I realize this probably won't get read too much, since I'm around the 500th person to post, but here goes.
Cable companies don't compete with each other except at the national level. Anyone who wants to argue with this need only look at any place in the country, even the Northeast, and ask how many cable providers there really are for a given area--a handful at best.
When companies don't compete, they stagnate; there is less incentive to be efficient, to give good service, and as a whole the companies begin to do stupid things. Right now, these cable companies have caught their nuts in a vice grip because they overestimated how much they could spend on their networks without going in the hole; now they want to backtrack on flat-rate because they're not making money.

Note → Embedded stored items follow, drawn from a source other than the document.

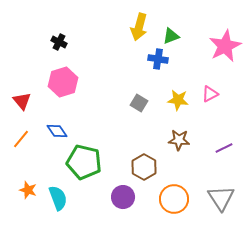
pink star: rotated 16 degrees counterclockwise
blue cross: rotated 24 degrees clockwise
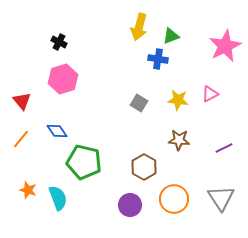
pink hexagon: moved 3 px up
purple circle: moved 7 px right, 8 px down
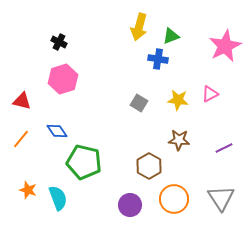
red triangle: rotated 36 degrees counterclockwise
brown hexagon: moved 5 px right, 1 px up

I think the most probable outcome is that in the move from flat-rate to pay-as-you-go, the cable companies screw up. They don't price competitively enough (because they want to recoup their losses) and they alienate a significant portion of their membership, who will turn to other things (like DSL) for connectivity, or just scrap the whole thing and move back to modems. This would happen in a relatively short period of time, and after a short while these companies will start having to either charge MORE for their service (and lose more customers) or sell off their assets. If that happens, you can expect to see a range of smaller cable companies pop up who are better prepared to handle their own service areas.
These companies have no real incentive to work well, and they're starting to pay for their own ineptitude. Providing they don't get hit first by legislation or by antitrust suits or by new technology, it's only a matter of time before they crumble, and when they do, it won't be long before market forces enable someone else to take the reins.